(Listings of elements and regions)

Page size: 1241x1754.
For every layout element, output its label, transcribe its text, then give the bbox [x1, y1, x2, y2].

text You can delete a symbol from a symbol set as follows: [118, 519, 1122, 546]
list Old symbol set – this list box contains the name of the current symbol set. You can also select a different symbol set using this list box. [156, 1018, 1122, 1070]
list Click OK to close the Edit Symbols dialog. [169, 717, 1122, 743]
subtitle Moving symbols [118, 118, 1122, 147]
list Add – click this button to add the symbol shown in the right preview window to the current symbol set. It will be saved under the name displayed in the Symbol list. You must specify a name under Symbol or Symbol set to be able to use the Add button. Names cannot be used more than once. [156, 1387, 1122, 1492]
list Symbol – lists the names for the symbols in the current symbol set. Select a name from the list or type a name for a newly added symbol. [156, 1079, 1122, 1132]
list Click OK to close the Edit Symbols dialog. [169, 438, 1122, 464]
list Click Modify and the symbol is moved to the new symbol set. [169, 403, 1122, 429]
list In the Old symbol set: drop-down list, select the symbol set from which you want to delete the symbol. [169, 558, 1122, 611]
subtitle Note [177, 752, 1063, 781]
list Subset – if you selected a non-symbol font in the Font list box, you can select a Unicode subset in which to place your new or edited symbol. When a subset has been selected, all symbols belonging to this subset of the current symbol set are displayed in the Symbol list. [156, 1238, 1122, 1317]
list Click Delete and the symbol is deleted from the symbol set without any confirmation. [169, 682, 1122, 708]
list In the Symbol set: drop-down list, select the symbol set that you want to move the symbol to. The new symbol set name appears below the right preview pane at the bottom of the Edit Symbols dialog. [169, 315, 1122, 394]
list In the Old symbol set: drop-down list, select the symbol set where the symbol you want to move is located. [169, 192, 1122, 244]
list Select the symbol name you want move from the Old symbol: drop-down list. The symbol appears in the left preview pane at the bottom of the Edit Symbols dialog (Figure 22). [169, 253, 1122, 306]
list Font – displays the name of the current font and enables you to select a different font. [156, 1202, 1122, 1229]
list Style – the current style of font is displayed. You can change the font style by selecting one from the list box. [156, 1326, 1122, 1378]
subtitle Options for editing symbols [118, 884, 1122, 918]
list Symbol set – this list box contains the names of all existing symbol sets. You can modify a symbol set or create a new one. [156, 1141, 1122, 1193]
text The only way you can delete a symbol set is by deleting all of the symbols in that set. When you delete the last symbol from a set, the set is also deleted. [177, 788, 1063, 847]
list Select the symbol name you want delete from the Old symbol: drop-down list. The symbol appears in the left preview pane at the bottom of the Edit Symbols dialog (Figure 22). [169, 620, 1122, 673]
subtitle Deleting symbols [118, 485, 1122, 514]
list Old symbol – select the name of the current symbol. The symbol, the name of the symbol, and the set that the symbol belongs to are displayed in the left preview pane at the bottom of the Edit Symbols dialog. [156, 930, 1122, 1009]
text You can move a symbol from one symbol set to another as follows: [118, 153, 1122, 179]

▶ Directive
Show every line from the listing above that contains the word "different".

▶ Output of the task
list Old symbol set – this list box contains the name of the current symbol set. You can also select a different symbol set using this list box. [156, 1018, 1122, 1070]
list Font – displays the name of the current font and enables you to select a different font. [156, 1202, 1122, 1229]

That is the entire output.